Just pray that she isn't pregnant and about to deliver. Don't let her drive in Nashville after the fifth month of pregnancy just to be on the safe side. For sure, keep her out of south Nashville and ultimately out of the hands of Sheriff Daron Hall's department.
Viewed in light of Naomi Wolf's "Fascist America in Ten Easy Steps", the incident is even more ominous. Carolyn Baker, in her review of Wolf's book The End Of America: Letter Of Warning To A Young Patriot discusses this aspect of the overall change in law enforcement techniques, which seems not to be limited to only "287G", as the NYT would like us to believe:
Some of my students who are criminal justice majors tell me that the latest strategies now being taught to police officers are "shock doctrine" techniques which terrorize and intimidate civilians in order to control them. Law enforcement officers are no longer encouraged to "keep a cool head" but to "follow their own instincts" (which usually means their own internal, adrenaline-charged state of terror) and react with full force because it's easier to apologize (or encounter a lawsuit) than to ask permission or risk being killed. Terrified people should not be wearing a badge and carrying a gun, and when they are, a fully terrorized society is guaranteed.

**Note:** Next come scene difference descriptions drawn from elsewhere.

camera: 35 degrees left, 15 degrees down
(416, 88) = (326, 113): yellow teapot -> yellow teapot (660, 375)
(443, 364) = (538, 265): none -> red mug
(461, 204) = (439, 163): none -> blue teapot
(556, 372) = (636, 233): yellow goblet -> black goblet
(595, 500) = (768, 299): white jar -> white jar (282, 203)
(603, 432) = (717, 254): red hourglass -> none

It could be ... Los Angeles? New Jersey? Miami? Omaha? Why not? Every town now has a Joint Terrorist Task Force and an ICE team, looking for some suspects to round up. The rules that apply here are "protect Us." And "lock up Them."
And who are "them"?
Them "R" Us.
4 comments:
This is terrible, but being handcuffed to the bed is not torture, and as the article says, she wasn't handcuffed to the bed during labour, unlike the hyperbolic title says.
Also, talk about Godwinising your own post (the person quoted, not this blog)

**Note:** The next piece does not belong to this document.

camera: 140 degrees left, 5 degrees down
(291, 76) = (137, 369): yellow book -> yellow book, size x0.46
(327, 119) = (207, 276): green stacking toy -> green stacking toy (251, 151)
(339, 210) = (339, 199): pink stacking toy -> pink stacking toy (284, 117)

This issue was discussed vigorously at my cross-post at dkos here:
http://www.dailykos.com/story/2008/7/21/142123/696/114/554145
where i more or less acknowledged the hyperbole issue but facts show she WAS leg-cuffed to the bed during labor, only allowed bathroom visits, and other factors make the entire experience extremely abusive. Defining "torture" is a debatable point, but without it, who would even read this?
wow, i wish we couldn've handcuffed the illegal who had a C-section on your dime on the 2nd and the other illegal who gave birth to a little nino on the 5th, and another who had ER care and went 'home' on the 5th. All three were thieves stealing from your pocket stealing from your kids. handcuffed and tossed their butts back over the border.
Unless you were paying for their hospital bills, I hardy see how it was on "your dime".